## Your instructions
Although the records contain pictures, only their text should be reproduced, exactly as written.

## Input data

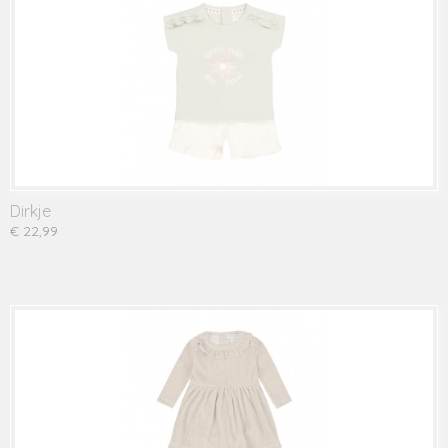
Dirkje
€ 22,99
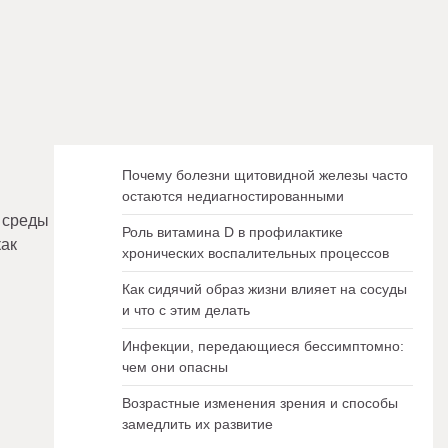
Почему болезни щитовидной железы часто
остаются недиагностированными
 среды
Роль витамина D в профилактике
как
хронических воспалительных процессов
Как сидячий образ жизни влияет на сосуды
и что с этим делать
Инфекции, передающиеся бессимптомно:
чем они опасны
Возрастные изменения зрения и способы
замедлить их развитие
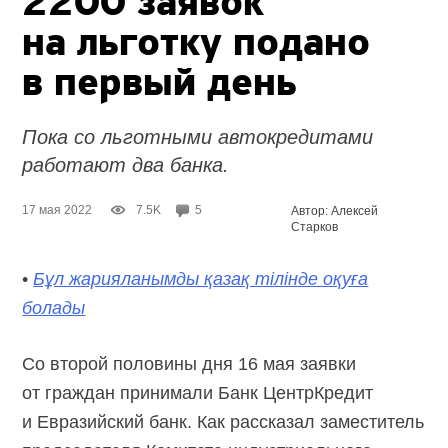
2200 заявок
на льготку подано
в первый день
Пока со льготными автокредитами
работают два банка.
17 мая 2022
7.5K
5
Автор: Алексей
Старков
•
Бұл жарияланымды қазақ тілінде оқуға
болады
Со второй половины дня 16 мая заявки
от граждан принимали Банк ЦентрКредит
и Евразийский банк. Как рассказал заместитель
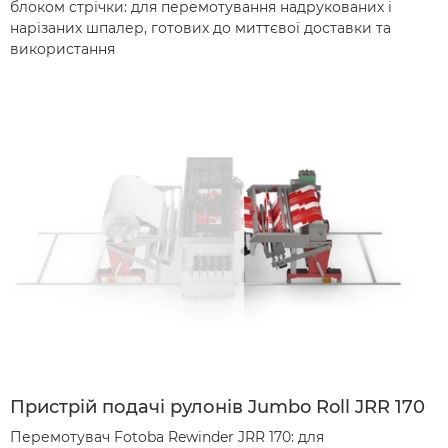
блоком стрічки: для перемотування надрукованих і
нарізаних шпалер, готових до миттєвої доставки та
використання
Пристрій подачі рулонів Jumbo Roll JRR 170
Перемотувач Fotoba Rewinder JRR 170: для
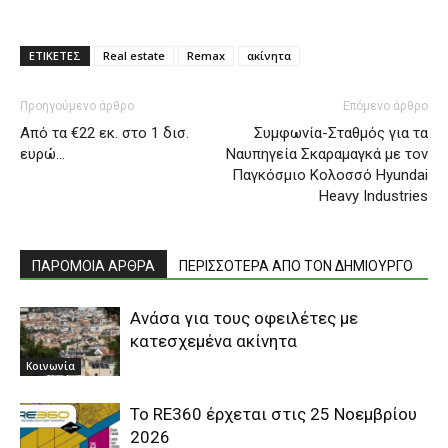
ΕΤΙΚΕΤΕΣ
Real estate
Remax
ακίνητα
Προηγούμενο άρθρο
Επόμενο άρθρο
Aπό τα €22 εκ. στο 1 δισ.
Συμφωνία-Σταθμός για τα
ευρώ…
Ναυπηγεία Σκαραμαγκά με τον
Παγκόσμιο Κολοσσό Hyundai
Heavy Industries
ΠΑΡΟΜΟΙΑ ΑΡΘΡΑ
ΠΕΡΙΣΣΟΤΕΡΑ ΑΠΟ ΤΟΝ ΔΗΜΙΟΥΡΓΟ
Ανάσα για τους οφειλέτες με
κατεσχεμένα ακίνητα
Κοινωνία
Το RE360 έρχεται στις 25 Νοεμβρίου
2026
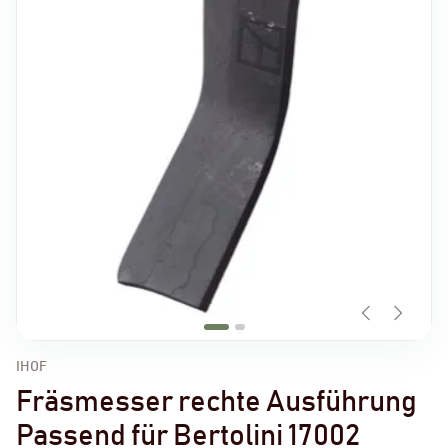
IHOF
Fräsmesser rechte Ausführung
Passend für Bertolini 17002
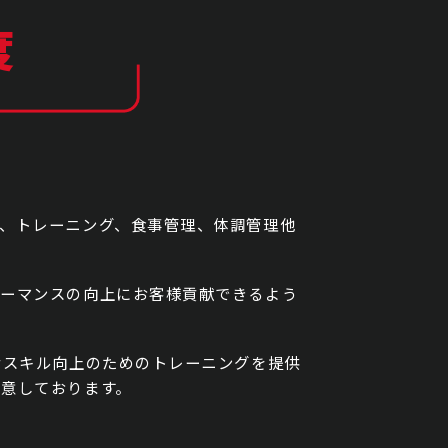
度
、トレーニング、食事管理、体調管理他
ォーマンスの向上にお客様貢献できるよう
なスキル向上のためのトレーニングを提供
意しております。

## Answer space
Dirkje
€ 22,99
Почему болезни щитовидной железы часто
остаются недиагностированными
 среды
Роль витамина D в профилактике
как
хронических воспалительных процессов
Как сидячий образ жизни влияет на сосуды
и что с этим делать
Инфекции, передающиеся бессимптомно:
чем они опасны
Возрастные изменения зрения и способы
замедлить их развитие
2200 заявок
на льготку подано
в первый день
Пока со льготными автокредитами
работают два банка.
17 мая 2022
7.5K
5
Автор: Алексей
Старков
•
Бұл жарияланымды қазақ тілінде оқуға
болады
Со второй половины дня 16 мая заявки
от граждан принимали Банк ЦентрКредит
и Евразийский банк. Как рассказал заместитель
блоком стрічки: для перемотування надрукованих і
нарізаних шпалер, готових до миттєвої доставки та
використання
Пристрій подачі рулонів Jumbo Roll JRR 170
Перемотувач Fotoba Rewinder JRR 170: для
ΕΤΙΚΕΤΕΣ
Real estate
Remax
ακίνητα
Προηγούμενο άρθρο
Επόμενο άρθρο
Aπό τα €22 εκ. στο 1 δισ.
Συμφωνία-Σταθμός για τα
ευρώ…
Ναυπηγεία Σκαραμαγκά με τον
Παγκόσμιο Κολοσσό Hyundai
Heavy Industries
ΠΑΡΟΜΟΙΑ ΑΡΘΡΑ
ΠΕΡΙΣΣΟΤΕΡΑ ΑΠΟ ΤΟΝ ΔΗΜΙΟΥΡΓΟ
Ανάσα για τους οφειλέτες με
κατεσχεμένα ακίνητα
Κοινωνία
Το RE360 έρχεται στις 25 Νοεμβρίου
2026
IHOF
Fräsmesser rechte Ausführung
Passend für Bertolini 17002
度
、トレーニング、食事管理、体調管理他
ォーマンスの向上にお客様貢献できるよう
なスキル向上のためのトレーニングを提供
意しております。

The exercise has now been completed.